Wednesday, November 30, 2011

Talk or Leave Them Alone?

Adolescence is the time for kids to develop their independence. It is messy. In the ideal world parents would correctly identify how their adolescents should be independent over time, grant them that independence and be done with it. Usually the adolescents have other ideas.

With Philip, the first five minutes of my morning drive to work includes taking him to the coffee shop that is walking distance from Hermes High School. With nothing else to do but sit and drive, it is my ideal time to ask Philip about what is going on in his life. My wife and I chat in the car and it is time well spent as long as it is not the kind of sensitive which demands we speak be eye-to-eye. But Philip does not want to talk in the car. He never wants to talk in the morning. And he rarely wants to talk when one or both of his parents want to talk. He is more inclined these days to talk to his mother than to me, and with either of us Phillip is nearly always the initiator. And even if I have something important to discuss and try to time it well, Philip is usually annoyed. Nonetheless, I generally yield to Philip’s preferences because I want to give him that independence he both wants and needs.

With Chloe, this trend is just beginning. She has not quite earned the level of independence her brother has earned. But we want to respect her wishes when we can. When Chloe wants to speak with just one parent, I am usually her preference. Amelia gets Philip and I get Chloe. I’m not sure why but that is how it has worked out itself. Each is a challenge to navigate but in very different ways.

The other morning, I greeted Chloe with the kind of enthusiasm she usually appreciates. But she turned her head away from me and went up to her room. I asked Amelia what was wrong. “I promised her I wouldn’t tell you other than to say it was nothing you did.”

It didn’t feel right. I had intended to leave for work rather soon but this seemed important. Chloe was upstairs in her room lying in her bed. She had the day off from school, but I had not taken the day off from work. It was fifteen minutes before I had planned to leave. Chloe wouldn’t look at me. I asked her if she would tell me what was bothering her. Without turning her head in my direction, she answered, “No.”

I made the decision to stay and talk to Chloe, despite her resistance. I didn’t push for her to reveal her secret right away. I spent quite a bit of time reaffirming my love for her. She eventually told me she didn’t want to tell me what was bothering her because she thought I would think less of her. I had no idea what could possibly cause that or could possibly cause it in her mind. But at least she had given me a hint.

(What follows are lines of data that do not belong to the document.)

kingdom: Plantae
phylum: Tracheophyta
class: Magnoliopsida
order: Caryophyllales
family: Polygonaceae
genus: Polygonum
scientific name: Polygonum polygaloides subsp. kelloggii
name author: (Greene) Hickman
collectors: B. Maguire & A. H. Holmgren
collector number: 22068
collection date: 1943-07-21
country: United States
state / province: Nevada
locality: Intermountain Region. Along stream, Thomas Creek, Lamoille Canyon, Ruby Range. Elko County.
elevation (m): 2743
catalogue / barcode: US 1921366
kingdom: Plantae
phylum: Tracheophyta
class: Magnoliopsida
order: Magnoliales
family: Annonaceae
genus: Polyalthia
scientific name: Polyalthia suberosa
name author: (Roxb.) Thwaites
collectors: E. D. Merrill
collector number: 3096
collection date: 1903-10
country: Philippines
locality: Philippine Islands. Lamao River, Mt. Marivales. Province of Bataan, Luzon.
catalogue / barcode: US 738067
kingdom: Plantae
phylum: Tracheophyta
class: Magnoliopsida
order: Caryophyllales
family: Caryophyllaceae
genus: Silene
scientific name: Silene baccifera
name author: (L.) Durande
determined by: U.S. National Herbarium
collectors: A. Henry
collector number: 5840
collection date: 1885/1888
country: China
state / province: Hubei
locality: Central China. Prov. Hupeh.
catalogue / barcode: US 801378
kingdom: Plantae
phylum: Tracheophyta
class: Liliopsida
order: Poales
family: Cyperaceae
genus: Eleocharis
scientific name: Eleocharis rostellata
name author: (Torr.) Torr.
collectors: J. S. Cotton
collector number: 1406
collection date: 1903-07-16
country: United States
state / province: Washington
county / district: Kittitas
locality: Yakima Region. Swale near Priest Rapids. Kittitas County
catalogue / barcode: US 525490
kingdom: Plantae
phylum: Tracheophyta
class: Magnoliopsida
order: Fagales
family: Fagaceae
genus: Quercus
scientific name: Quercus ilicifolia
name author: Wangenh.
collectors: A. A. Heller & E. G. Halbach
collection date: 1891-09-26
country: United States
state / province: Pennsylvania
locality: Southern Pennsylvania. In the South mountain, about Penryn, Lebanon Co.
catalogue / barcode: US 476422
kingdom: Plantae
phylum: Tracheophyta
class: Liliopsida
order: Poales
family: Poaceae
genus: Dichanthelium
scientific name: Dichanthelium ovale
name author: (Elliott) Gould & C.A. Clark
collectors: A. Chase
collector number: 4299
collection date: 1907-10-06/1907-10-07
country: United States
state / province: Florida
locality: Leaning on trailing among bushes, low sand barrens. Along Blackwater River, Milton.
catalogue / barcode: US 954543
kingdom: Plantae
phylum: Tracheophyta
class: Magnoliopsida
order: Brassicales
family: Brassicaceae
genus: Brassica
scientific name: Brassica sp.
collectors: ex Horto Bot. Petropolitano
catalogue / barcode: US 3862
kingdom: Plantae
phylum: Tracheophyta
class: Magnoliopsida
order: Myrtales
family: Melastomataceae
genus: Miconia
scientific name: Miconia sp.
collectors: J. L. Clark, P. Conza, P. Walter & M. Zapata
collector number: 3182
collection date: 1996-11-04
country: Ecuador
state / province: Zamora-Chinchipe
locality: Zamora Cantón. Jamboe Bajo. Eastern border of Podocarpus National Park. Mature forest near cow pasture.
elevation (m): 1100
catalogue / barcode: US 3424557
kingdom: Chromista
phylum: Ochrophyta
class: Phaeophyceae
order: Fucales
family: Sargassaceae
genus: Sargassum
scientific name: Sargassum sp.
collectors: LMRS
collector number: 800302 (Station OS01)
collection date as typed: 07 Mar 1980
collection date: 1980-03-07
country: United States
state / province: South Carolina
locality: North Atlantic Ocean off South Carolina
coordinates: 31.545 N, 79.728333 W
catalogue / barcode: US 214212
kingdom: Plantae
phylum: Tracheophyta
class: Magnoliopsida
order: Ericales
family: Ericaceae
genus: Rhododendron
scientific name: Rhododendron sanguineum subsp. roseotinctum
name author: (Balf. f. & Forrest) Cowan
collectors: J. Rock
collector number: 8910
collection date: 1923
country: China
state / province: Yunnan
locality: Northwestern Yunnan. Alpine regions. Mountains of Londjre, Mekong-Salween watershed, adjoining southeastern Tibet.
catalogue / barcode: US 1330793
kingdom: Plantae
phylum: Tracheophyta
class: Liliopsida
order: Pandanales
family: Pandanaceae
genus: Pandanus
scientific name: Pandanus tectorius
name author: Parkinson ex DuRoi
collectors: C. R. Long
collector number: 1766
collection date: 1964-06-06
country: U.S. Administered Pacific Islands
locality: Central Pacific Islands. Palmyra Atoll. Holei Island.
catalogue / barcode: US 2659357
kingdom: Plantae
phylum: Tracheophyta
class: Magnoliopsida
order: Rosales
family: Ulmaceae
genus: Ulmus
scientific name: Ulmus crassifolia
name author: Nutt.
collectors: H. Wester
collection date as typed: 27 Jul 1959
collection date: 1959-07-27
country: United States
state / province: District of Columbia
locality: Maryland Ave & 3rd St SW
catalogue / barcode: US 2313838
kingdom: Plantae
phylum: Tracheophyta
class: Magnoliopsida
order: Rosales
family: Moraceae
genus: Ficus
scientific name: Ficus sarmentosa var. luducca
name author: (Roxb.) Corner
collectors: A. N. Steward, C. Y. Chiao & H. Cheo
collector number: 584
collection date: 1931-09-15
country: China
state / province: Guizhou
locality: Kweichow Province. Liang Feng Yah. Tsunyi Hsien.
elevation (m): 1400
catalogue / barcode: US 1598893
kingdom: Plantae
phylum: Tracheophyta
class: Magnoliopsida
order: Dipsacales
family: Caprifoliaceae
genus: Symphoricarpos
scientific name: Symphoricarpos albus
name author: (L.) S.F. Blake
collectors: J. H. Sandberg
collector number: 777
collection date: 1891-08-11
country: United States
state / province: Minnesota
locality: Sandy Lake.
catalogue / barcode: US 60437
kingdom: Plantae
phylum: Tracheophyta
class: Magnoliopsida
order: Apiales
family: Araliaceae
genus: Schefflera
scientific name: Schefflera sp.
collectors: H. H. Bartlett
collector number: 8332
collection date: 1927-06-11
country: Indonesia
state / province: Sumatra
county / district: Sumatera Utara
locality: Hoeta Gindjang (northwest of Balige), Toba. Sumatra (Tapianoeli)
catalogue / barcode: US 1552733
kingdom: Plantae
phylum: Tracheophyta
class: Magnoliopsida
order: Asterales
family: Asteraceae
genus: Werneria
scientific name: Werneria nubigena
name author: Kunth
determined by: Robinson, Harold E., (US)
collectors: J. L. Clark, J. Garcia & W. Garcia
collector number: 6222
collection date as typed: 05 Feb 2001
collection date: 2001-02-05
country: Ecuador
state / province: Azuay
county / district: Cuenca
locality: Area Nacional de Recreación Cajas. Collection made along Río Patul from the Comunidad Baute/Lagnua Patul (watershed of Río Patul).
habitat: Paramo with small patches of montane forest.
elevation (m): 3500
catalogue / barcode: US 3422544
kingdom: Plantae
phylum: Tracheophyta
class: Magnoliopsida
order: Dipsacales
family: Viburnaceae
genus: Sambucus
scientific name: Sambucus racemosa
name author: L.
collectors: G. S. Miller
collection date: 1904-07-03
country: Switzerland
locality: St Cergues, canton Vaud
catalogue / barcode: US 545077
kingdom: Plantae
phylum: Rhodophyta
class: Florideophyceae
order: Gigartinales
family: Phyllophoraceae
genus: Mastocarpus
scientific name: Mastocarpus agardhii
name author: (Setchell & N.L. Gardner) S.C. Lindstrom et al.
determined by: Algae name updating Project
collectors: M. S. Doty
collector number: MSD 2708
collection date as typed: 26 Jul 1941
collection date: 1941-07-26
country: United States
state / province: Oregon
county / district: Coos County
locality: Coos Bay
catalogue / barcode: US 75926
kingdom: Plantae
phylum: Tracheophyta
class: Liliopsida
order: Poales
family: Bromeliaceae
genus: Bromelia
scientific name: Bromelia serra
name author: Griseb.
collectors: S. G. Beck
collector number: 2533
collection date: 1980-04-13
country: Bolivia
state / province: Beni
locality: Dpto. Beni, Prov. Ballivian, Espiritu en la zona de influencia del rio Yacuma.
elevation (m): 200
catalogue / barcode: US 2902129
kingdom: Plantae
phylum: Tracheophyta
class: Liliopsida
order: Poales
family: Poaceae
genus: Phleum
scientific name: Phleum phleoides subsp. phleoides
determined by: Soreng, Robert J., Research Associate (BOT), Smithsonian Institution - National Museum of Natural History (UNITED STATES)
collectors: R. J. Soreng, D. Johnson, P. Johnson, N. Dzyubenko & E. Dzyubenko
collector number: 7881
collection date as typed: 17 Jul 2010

I looked at my watch. It was now five minutes from when I had intended to leave. Chloe was suffering. And she was going to suffer all day until she mustered the courage to tell me what was bothering her and I could genuinely affirm her. I stayed with her and continued to affirm my love for her. I remembered being just a little bit older than she was now and not wanting to tell my mother about something I did. I told Chloe the whole story. And I told her how I suffered for a long time less because of what I did and more because the secret was a wedge between me and my mother. By the time I was done, I was past the point when I should have left the house already. Chloe’s response was, “That was nothing compared to what I did.”

I expected I wouldn’t agree, but I was in no position to argue. Meanwhile, Chloe had made one step closer. I continued to affirm my love. Amelia walked in and we both reasserted that Amelia had not told me anything except that it was nothing I had done. Together Amelia and I affirmed Chloe in my love for her and encouraged her to end her suffering by telling me. And finally, Chloe did.

I remembered the event. I remembered asking Chloe about something I was pretty sure she had done, and her denying having anything to do with it. My goal at the time was more about controlling Chloe’s future behavior and less about chastising her past behavior. So I let her save face with her denial. At the time, I figured that was the end of it.

But the guilt of lying to her father had been eating away at Chloe for days and eventually brought her to the state she was in. Chloe was surprised to know that I had known she was not telling me the truth when I had confronted her. One could almost see the wave of relief run over Chloe’s face. We spent a few minutes relaxing next to one another on Chloe’s bed. Eventually, I hugged her and headed off to work. As it turned out, the traffic was light.

That day, it was the right decision to insist on talking with Chloe. But the time is not far off when it won’t be right to insist any more, just like it was already not right for Amelia to betray Chloe’s secret to me in this recent situation. As time moves forward, I hope Chloe and Philip have already learned it is safe to confide in their parents.